Query-efficient hard-label black-box attack: An optimization-based approach
Abstract
We study the problem of attacking machine learning models in the hard-label black-box setting, where no model information is revealed except that the attacker can make queries to probe the corresponding hard-label decisions. This is a very challenging problem since the direct extension of state-of-the-art white-box attacks (e.g., C&W or PGD) to the hard-label black-box setting will require minimizing a non-continuous step function, which is combinatorial and cannot be solved by a gradient-based optimizer. The only two current approaches are based on random walk on the boundary (Brendel et al., 2017) and random trials to evaluate the loss function (Ilyas et al., 2018), which require lots of queries and lacks convergence guarantees.

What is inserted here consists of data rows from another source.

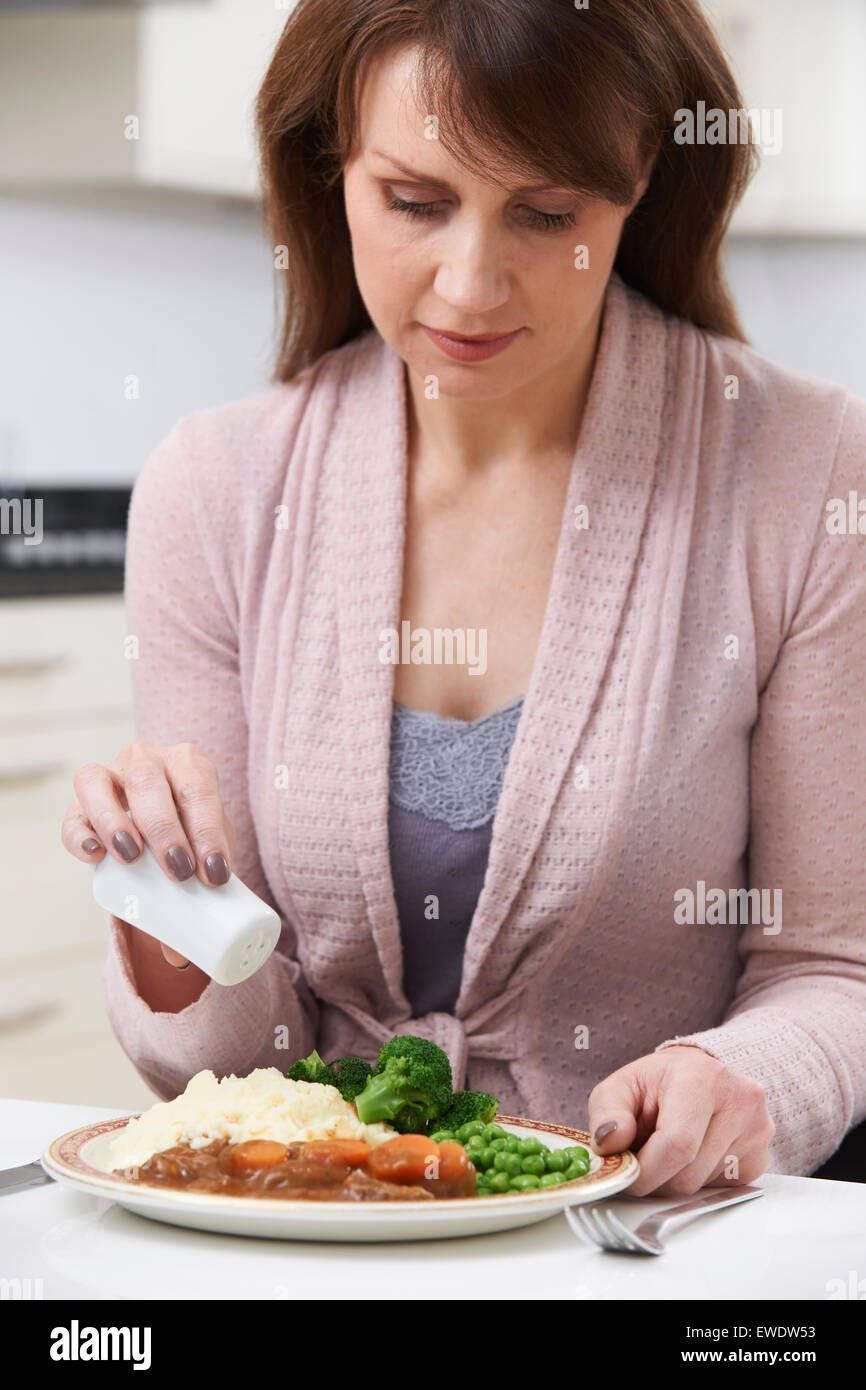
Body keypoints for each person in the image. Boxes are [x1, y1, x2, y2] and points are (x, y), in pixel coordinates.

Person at [61, 0, 866, 1197]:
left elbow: (832, 967)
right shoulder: (214, 490)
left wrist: (732, 1077)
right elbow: (233, 1070)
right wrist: (170, 925)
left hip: (643, 1240)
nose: (470, 282)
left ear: (642, 174)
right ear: (328, 162)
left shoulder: (807, 471)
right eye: (412, 201)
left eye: (546, 214)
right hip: (312, 1233)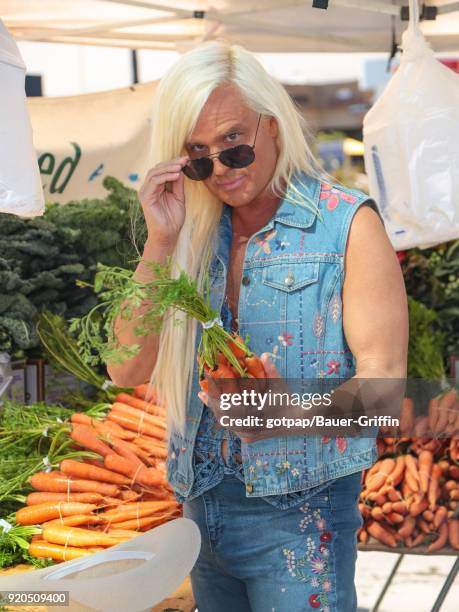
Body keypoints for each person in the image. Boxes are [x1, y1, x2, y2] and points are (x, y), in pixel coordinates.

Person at [108, 41, 408, 612]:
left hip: (299, 520)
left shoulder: (345, 224)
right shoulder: (191, 234)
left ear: (271, 127)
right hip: (199, 514)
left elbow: (385, 388)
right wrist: (161, 239)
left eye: (232, 145)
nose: (219, 170)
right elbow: (125, 367)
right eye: (198, 155)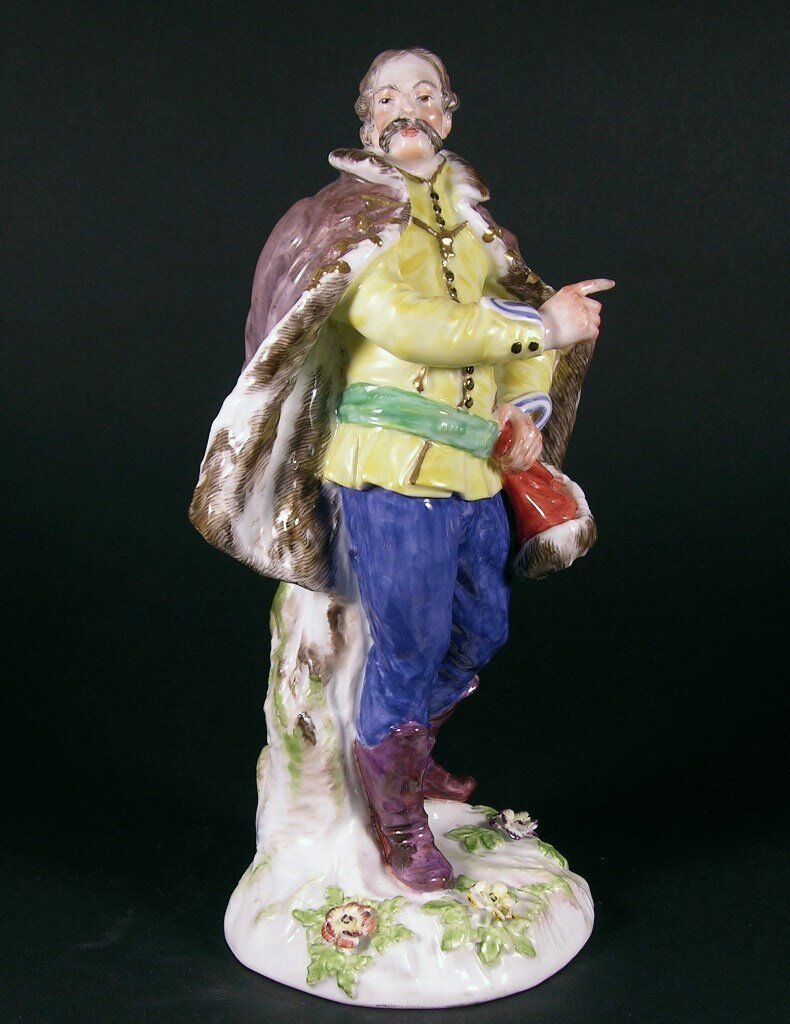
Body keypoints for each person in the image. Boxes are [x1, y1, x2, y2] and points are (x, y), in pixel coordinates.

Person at [189, 48, 613, 893]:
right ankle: (399, 822)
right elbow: (403, 322)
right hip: (390, 469)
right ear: (367, 122)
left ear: (448, 115)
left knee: (481, 629)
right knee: (409, 647)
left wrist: (524, 407)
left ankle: (406, 754)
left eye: (424, 94)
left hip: (472, 468)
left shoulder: (476, 224)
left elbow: (507, 320)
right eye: (387, 98)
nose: (406, 109)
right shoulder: (355, 220)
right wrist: (543, 329)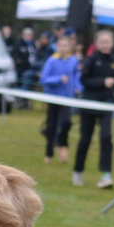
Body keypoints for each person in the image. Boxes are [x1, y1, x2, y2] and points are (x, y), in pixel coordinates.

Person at [72, 29, 114, 189]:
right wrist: (102, 82)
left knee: (106, 137)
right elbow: (84, 79)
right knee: (85, 139)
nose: (105, 45)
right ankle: (78, 170)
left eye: (108, 42)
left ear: (112, 43)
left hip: (107, 103)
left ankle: (106, 174)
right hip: (90, 103)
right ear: (97, 43)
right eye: (102, 42)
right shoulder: (91, 59)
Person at [39, 33, 78, 164]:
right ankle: (49, 153)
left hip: (67, 98)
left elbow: (76, 76)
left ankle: (62, 145)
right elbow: (44, 79)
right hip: (53, 98)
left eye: (65, 46)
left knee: (67, 122)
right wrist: (58, 79)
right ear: (57, 46)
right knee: (52, 126)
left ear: (69, 47)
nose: (63, 48)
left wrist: (78, 87)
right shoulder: (52, 60)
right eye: (61, 45)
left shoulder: (73, 60)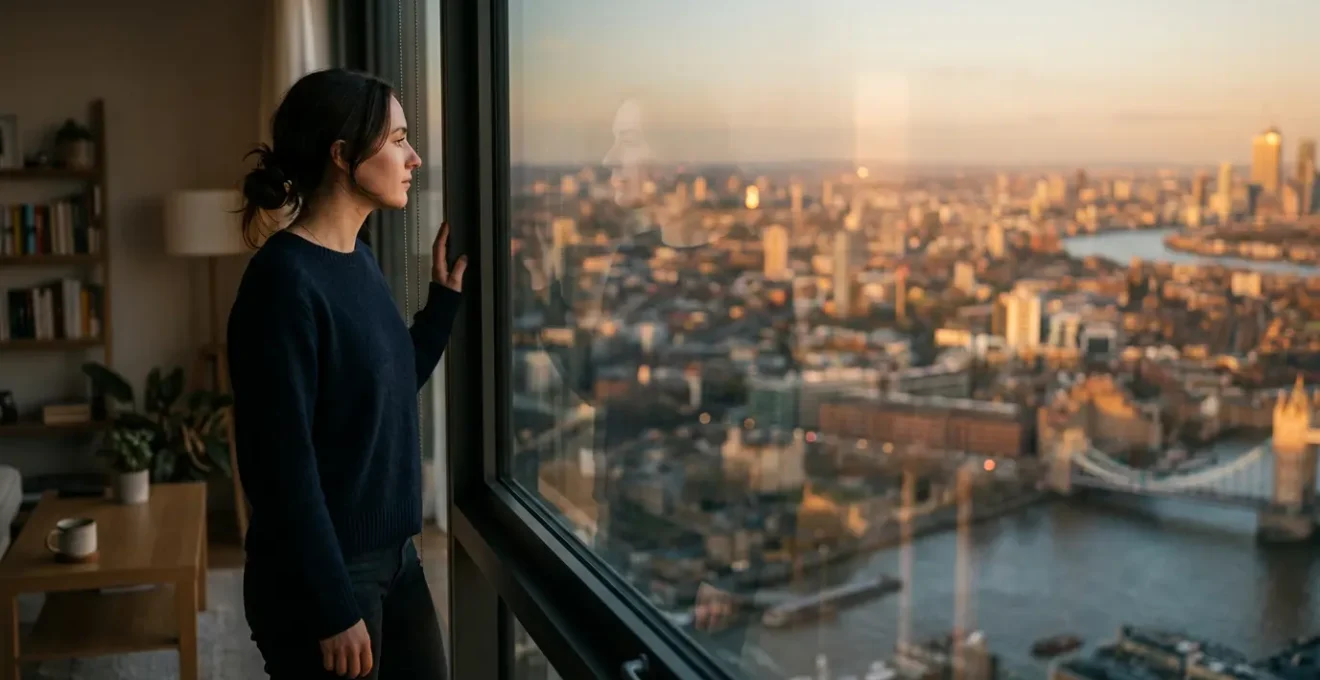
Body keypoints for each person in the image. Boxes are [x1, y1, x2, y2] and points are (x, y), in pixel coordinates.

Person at [228, 68, 464, 680]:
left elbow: (381, 393)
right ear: (342, 155)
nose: (414, 158)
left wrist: (442, 304)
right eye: (398, 139)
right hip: (322, 576)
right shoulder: (283, 283)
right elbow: (280, 468)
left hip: (393, 558)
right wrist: (330, 606)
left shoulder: (358, 259)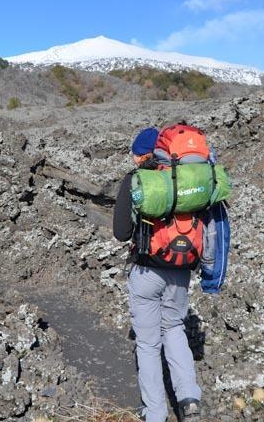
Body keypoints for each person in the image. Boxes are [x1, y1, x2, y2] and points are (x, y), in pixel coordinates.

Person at [113, 128, 202, 422]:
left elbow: (120, 233)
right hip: (180, 271)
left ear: (141, 155)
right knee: (174, 328)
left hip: (146, 269)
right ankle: (189, 399)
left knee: (149, 344)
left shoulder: (137, 179)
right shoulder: (189, 178)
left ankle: (155, 414)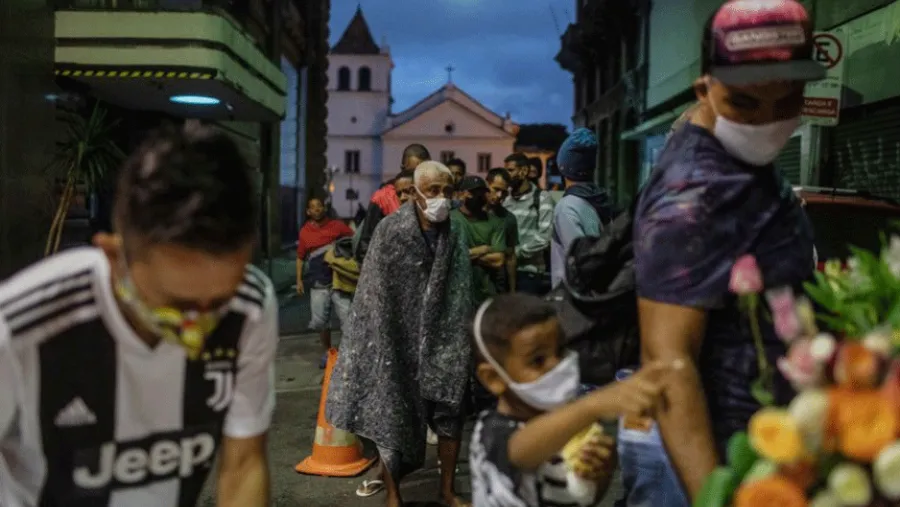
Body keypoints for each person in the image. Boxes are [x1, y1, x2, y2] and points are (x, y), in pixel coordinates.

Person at [0, 124, 277, 507]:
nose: (199, 330)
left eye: (218, 302)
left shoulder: (248, 306)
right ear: (115, 257)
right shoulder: (21, 327)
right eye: (177, 305)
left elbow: (244, 466)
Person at [633, 0, 824, 502]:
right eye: (745, 103)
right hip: (725, 465)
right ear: (705, 89)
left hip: (772, 455)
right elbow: (669, 362)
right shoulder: (691, 200)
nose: (769, 120)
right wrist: (715, 496)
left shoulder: (741, 162)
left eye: (787, 100)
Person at [327, 161, 473, 507]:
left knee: (451, 413)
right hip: (397, 338)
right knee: (392, 415)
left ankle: (447, 491)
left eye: (447, 191)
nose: (441, 198)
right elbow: (375, 291)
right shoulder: (391, 230)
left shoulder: (457, 231)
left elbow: (461, 287)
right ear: (416, 193)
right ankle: (393, 495)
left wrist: (461, 334)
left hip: (446, 336)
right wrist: (380, 339)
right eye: (434, 190)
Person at [469, 294, 677, 507]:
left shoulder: (565, 432)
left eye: (560, 351)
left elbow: (578, 499)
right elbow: (518, 451)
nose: (556, 365)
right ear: (494, 378)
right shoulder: (491, 431)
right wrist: (594, 404)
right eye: (538, 360)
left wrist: (598, 474)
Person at [550, 128, 613, 289]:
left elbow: (580, 263)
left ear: (563, 166)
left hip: (574, 298)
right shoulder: (602, 200)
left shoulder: (567, 207)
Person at [296, 197, 354, 365]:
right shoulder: (305, 232)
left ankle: (349, 353)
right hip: (318, 283)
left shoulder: (337, 226)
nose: (317, 210)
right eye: (313, 207)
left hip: (339, 282)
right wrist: (299, 280)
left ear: (324, 208)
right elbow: (300, 258)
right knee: (320, 322)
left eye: (319, 206)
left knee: (348, 319)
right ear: (308, 211)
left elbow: (354, 241)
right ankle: (328, 352)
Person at [355, 144, 430, 264]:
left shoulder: (433, 195)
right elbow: (366, 245)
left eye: (423, 171)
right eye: (413, 172)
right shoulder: (383, 197)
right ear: (402, 167)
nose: (417, 177)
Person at [503, 153, 554, 296]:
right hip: (504, 272)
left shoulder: (542, 197)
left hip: (530, 273)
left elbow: (545, 236)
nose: (507, 175)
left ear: (524, 171)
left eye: (510, 170)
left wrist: (515, 253)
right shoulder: (505, 198)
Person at [451, 175, 507, 305]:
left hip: (485, 295)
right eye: (473, 192)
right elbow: (447, 257)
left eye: (481, 192)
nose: (478, 196)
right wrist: (483, 249)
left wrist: (462, 255)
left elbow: (498, 260)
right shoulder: (451, 219)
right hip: (457, 294)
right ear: (462, 194)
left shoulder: (495, 222)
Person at [486, 168, 519, 293]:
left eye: (504, 192)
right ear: (487, 185)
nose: (500, 196)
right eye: (496, 189)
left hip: (497, 284)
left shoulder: (509, 219)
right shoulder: (472, 212)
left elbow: (510, 257)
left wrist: (512, 290)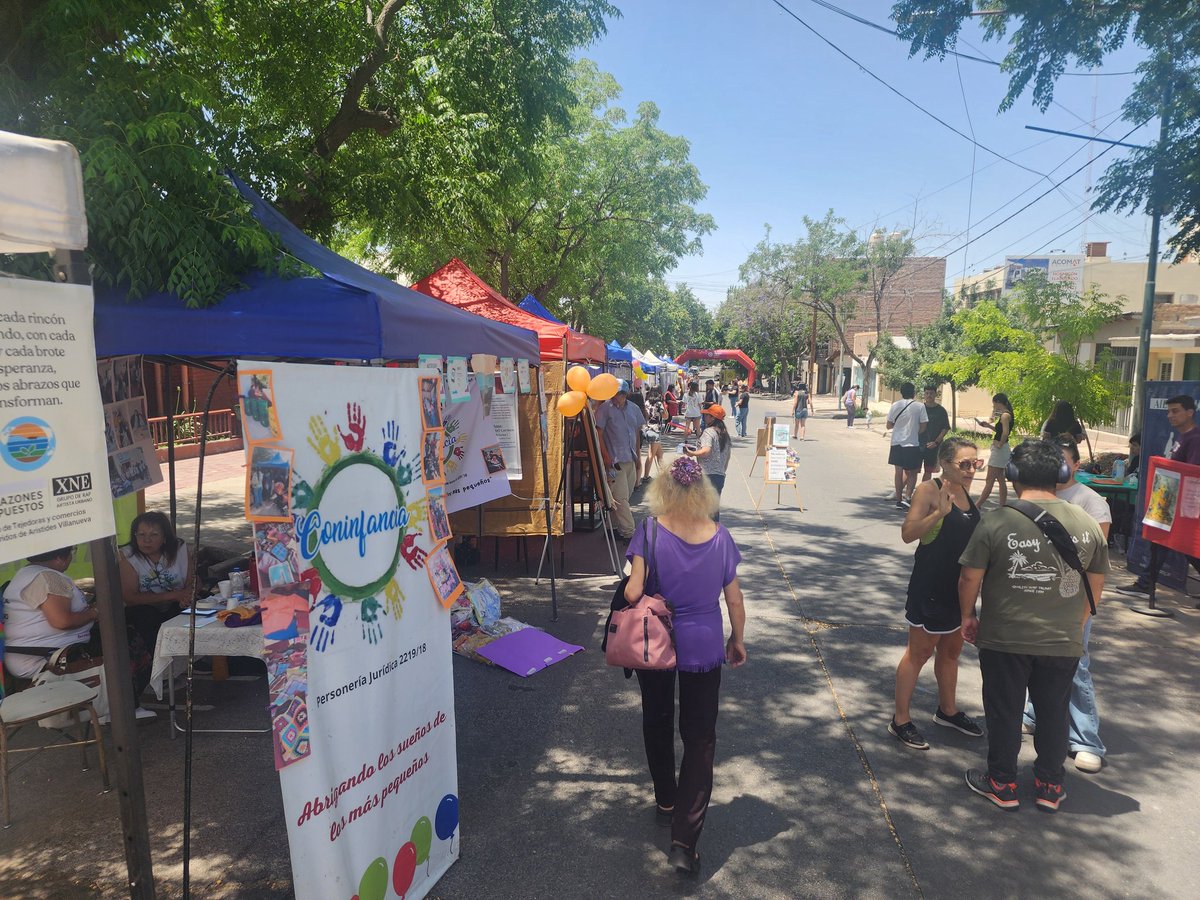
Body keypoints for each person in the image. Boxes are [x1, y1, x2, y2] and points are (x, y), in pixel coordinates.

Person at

We propose a novel way to formulate the hard-label black-box attack as a real-valued optimization problem which is usually continuous and can be solved by any zeroth order optimization algorithm, such as randomized gradient-free method (Nesterov & Spokoiny, 2017). We demonstrate that our proposed method outperforms the previous stochastic approaches to attacking convolutional neural networks on MNIST, CIFAR, and ImageNet datasets. More interestingly, the proposed algorithm can also be used to attack other discrete and non-continuous machine learning models, such as Gradient Boosting Decision Trees.